WHAT YOU NEED TO DO:
For this task, copy all of the data below exactly and skip the pictures.
** EXCERPTED DATA follows **
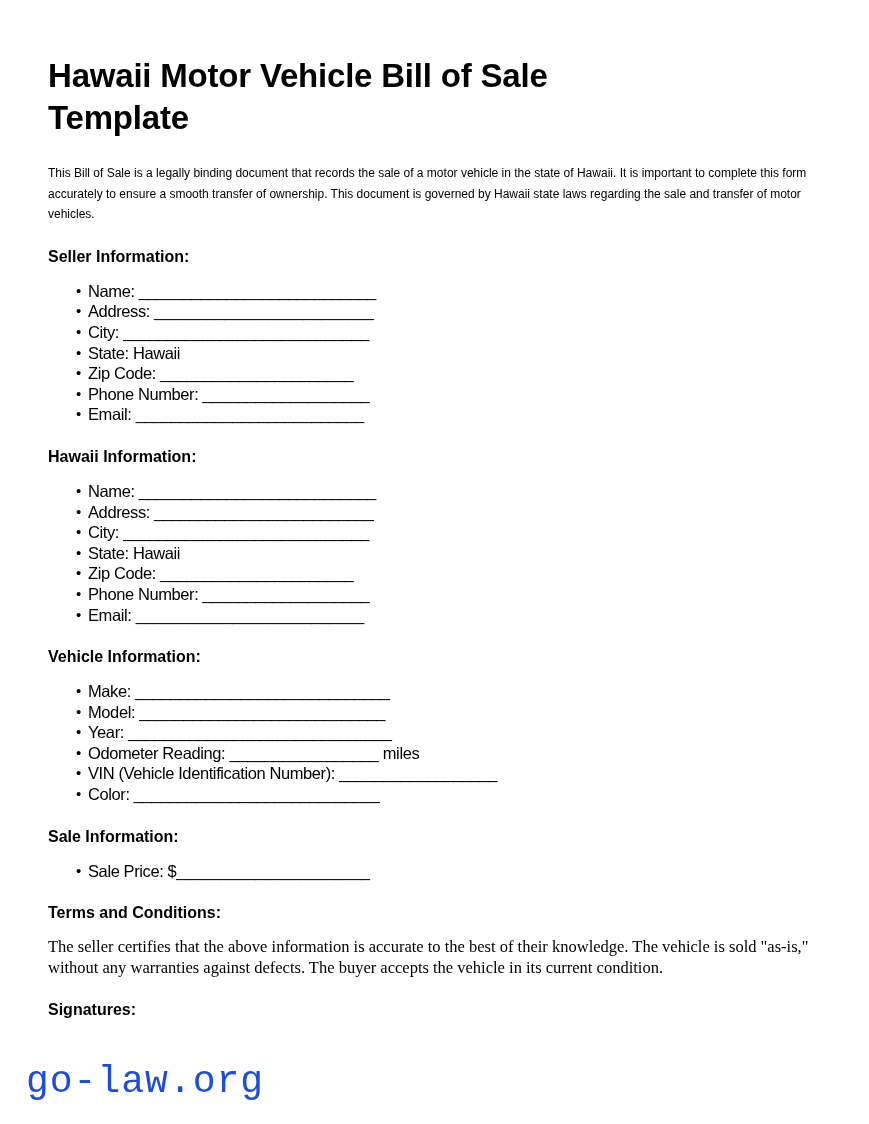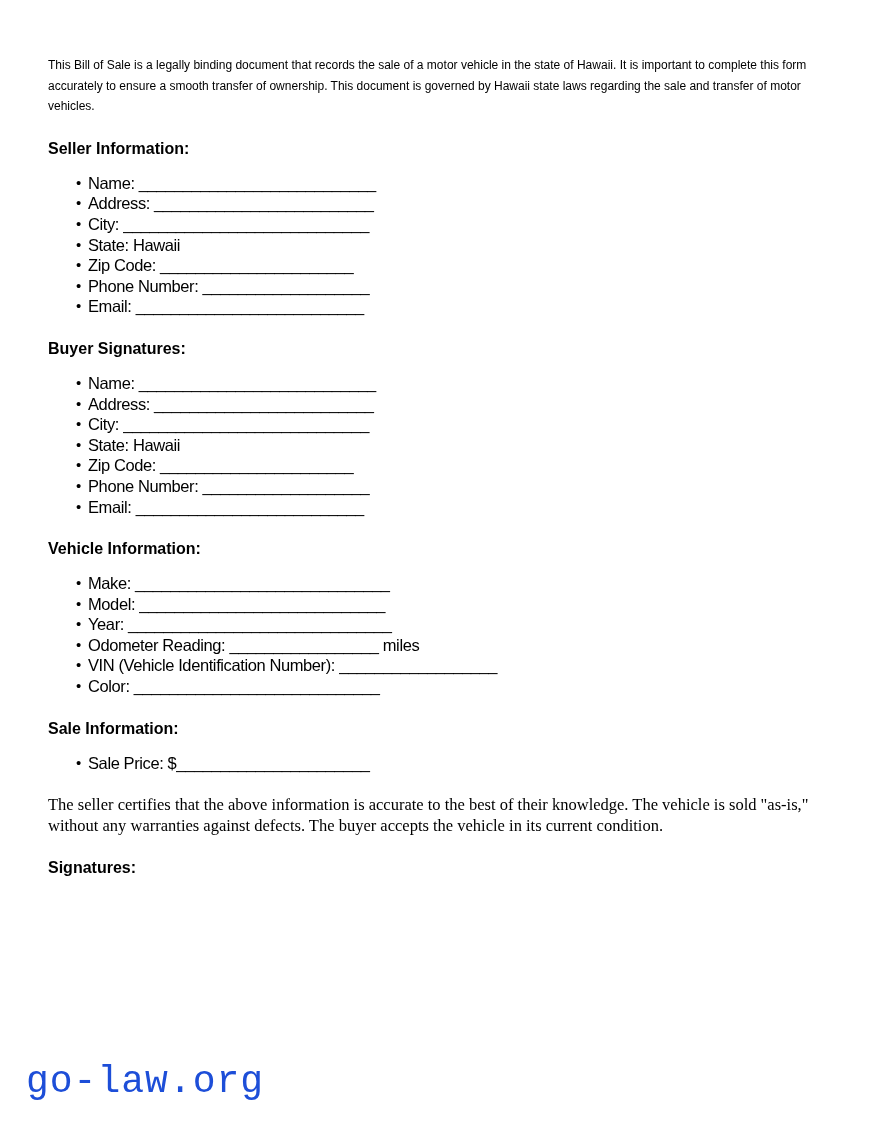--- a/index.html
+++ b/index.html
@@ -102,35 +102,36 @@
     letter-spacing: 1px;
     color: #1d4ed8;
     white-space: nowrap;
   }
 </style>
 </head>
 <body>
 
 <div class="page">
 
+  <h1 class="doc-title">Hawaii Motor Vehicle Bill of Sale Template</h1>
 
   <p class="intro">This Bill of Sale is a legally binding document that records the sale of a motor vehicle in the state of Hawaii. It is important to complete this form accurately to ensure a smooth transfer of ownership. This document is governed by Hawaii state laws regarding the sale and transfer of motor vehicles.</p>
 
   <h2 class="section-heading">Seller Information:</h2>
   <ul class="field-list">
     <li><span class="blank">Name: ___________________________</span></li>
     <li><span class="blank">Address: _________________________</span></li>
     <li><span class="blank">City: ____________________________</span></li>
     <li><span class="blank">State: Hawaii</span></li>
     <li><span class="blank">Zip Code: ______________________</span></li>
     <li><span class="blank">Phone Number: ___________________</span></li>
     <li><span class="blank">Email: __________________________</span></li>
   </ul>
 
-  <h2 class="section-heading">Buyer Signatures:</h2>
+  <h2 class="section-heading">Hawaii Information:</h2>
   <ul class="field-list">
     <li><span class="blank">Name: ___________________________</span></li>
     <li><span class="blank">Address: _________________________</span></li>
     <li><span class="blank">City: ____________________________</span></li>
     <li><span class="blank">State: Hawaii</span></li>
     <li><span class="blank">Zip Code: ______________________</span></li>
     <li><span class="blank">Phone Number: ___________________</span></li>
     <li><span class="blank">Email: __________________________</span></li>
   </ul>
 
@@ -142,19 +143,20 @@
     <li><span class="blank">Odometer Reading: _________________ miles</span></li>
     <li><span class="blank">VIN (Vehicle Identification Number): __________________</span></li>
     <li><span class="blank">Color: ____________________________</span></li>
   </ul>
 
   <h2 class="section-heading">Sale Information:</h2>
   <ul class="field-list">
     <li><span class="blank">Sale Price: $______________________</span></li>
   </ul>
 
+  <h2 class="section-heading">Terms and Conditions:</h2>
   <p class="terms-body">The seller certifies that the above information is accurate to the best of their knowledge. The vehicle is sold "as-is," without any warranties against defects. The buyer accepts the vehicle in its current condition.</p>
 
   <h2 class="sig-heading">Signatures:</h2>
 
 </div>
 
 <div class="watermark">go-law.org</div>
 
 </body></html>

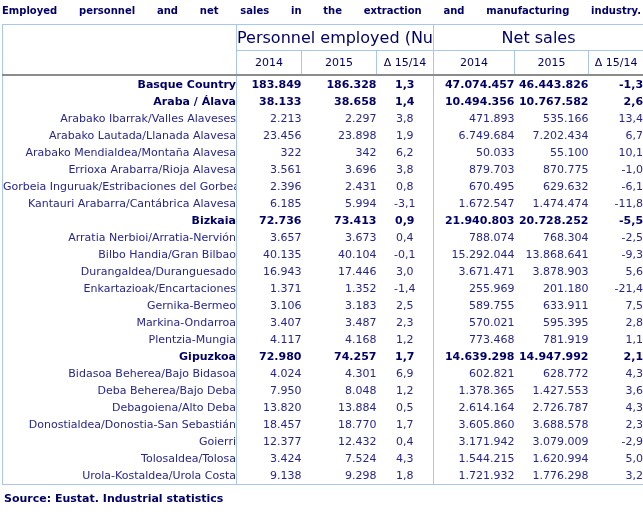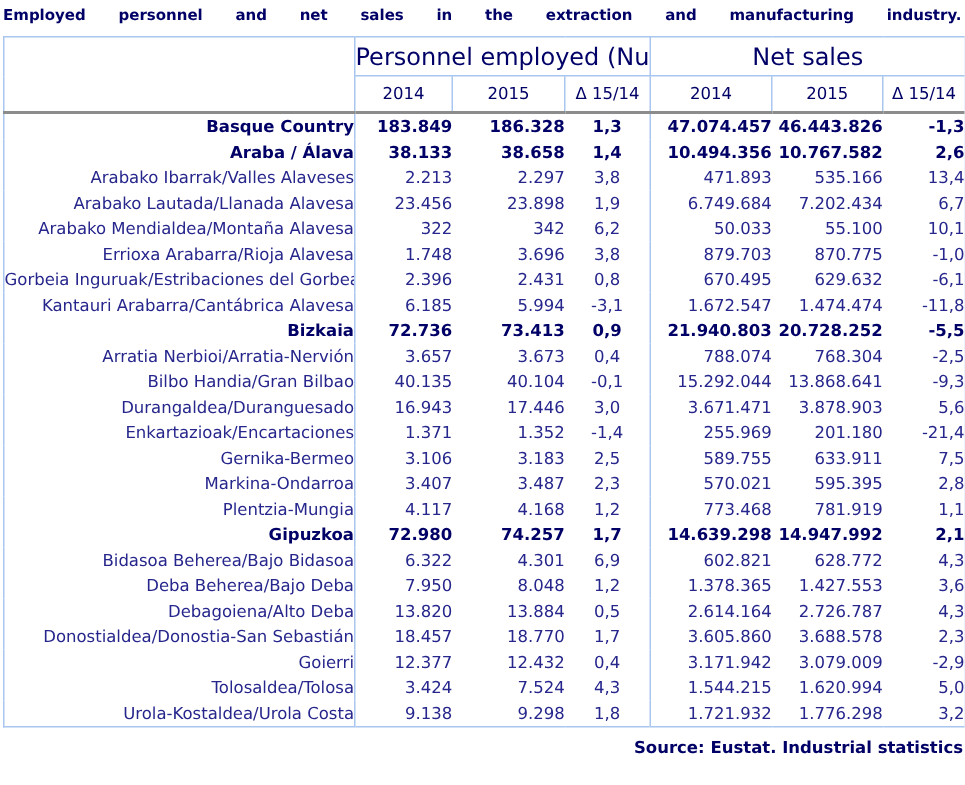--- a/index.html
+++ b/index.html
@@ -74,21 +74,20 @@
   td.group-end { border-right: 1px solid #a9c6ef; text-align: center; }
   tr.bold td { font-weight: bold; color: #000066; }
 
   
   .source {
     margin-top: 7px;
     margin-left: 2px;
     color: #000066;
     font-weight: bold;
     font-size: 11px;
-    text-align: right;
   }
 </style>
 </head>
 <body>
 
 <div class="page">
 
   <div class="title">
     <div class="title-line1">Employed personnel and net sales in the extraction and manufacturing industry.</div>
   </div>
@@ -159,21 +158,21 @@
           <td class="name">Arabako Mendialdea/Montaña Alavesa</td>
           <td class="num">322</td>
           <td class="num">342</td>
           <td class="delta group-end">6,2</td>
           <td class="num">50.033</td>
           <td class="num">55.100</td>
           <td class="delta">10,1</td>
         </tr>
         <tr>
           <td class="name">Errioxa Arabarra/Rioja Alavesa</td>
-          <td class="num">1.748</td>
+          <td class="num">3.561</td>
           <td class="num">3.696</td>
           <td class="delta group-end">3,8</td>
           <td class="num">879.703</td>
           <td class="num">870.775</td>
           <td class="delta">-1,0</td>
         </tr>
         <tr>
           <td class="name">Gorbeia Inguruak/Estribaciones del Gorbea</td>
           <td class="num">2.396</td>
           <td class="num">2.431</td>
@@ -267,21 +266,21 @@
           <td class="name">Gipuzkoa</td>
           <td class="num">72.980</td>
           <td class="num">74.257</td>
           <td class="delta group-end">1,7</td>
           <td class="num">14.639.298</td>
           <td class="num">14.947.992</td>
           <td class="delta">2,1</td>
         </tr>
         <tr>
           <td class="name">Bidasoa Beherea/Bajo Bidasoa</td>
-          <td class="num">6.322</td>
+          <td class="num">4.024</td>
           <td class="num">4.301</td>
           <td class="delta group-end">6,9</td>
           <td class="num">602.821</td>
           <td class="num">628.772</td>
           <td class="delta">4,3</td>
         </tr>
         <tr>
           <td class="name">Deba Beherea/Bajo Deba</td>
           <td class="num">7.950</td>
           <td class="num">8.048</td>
** End of EXCERPTED DATA **
COMPLETED TASK:
--- a/index.html
+++ b/index.html
@@ -102,35 +102,36 @@
     letter-spacing: 1px;
     color: #1d4ed8;
     white-space: nowrap;
   }
 </style>
 </head>
 <body>
 
 <div class="page">
 
+  <h1 class="doc-title">Hawaii Motor Vehicle Bill of Sale Template</h1>
 
   <p class="intro">This Bill of Sale is a legally binding document that records the sale of a motor vehicle in the state of Hawaii. It is important to complete this form accurately to ensure a smooth transfer of ownership. This document is governed by Hawaii state laws regarding the sale and transfer of motor vehicles.</p>
 
   <h2 class="section-heading">Seller Information:</h2>
   <ul class="field-list">
     <li><span class="blank">Name: ___________________________</span></li>
     <li><span class="blank">Address: _________________________</span></li>
     <li><span class="blank">City: ____________________________</span></li>
     <li><span class="blank">State: Hawaii</span></li>
     <li><span class="blank">Zip Code: ______________________</span></li>
     <li><span class="blank">Phone Number: ___________________</span></li>
     <li><span class="blank">Email: __________________________</span></li>
   </ul>
 
-  <h2 class="section-heading">Buyer Signatures:</h2>
+  <h2 class="section-heading">Hawaii Information:</h2>
   <ul class="field-list">
     <li><span class="blank">Name: ___________________________</span></li>
     <li><span class="blank">Address: _________________________</span></li>
     <li><span class="blank">City: ____________________________</span></li>
     <li><span class="blank">State: Hawaii</span></li>
     <li><span class="blank">Zip Code: ______________________</span></li>
     <li><span class="blank">Phone Number: ___________________</span></li>
     <li><span class="blank">Email: __________________________</span></li>
   </ul>
 
@@ -142,19 +143,20 @@
     <li><span class="blank">Odometer Reading: _________________ miles</span></li>
     <li><span class="blank">VIN (Vehicle Identification Number): __________________</span></li>
     <li><span class="blank">Color: ____________________________</span></li>
   </ul>
 
   <h2 class="section-heading">Sale Information:</h2>
   <ul class="field-list">
     <li><span class="blank">Sale Price: $______________________</span></li>
   </ul>
 
+  <h2 class="section-heading">Terms and Conditions:</h2>
   <p class="terms-body">The seller certifies that the above information is accurate to the best of their knowledge. The vehicle is sold "as-is," without any warranties against defects. The buyer accepts the vehicle in its current condition.</p>
 
   <h2 class="sig-heading">Signatures:</h2>
 
 </div>
 
 <div class="watermark">go-law.org</div>
 
 </body></html>

--- a/index.html
+++ b/index.html
@@ -74,21 +74,20 @@
   td.group-end { border-right: 1px solid #a9c6ef; text-align: center; }
   tr.bold td { font-weight: bold; color: #000066; }
 
   
   .source {
     margin-top: 7px;
     margin-left: 2px;
     color: #000066;
     font-weight: bold;
     font-size: 11px;
-    text-align: right;
   }
 </style>
 </head>
 <body>
 
 <div class="page">
 
   <div class="title">
     <div class="title-line1">Employed personnel and net sales in the extraction and manufacturing industry.</div>
   </div>
@@ -159,21 +158,21 @@
           <td class="name">Arabako Mendialdea/Montaña Alavesa</td>
           <td class="num">322</td>
           <td class="num">342</td>
           <td class="delta group-end">6,2</td>
           <td class="num">50.033</td>
           <td class="num">55.100</td>
           <td class="delta">10,1</td>
         </tr>
         <tr>
           <td class="name">Errioxa Arabarra/Rioja Alavesa</td>
-          <td class="num">1.748</td>
+          <td class="num">3.561</td>
           <td class="num">3.696</td>
           <td class="delta group-end">3,8</td>
           <td class="num">879.703</td>
           <td class="num">870.775</td>
           <td class="delta">-1,0</td>
         </tr>
         <tr>
           <td class="name">Gorbeia Inguruak/Estribaciones del Gorbea</td>
           <td class="num">2.396</td>
           <td class="num">2.431</td>
@@ -267,21 +266,21 @@
           <td class="name">Gipuzkoa</td>
           <td class="num">72.980</td>
           <td class="num">74.257</td>
           <td class="delta group-end">1,7</td>
           <td class="num">14.639.298</td>
           <td class="num">14.947.992</td>
           <td class="delta">2,1</td>
         </tr>
         <tr>
           <td class="name">Bidasoa Beherea/Bajo Bidasoa</td>
-          <td class="num">6.322</td>
+          <td class="num">4.024</td>
           <td class="num">4.301</td>
           <td class="delta group-end">6,9</td>
           <td class="num">602.821</td>
           <td class="num">628.772</td>
           <td class="delta">4,3</td>
         </tr>
         <tr>
           <td class="name">Deba Beherea/Bajo Deba</td>
           <td class="num">7.950</td>
           <td class="num">8.048</td>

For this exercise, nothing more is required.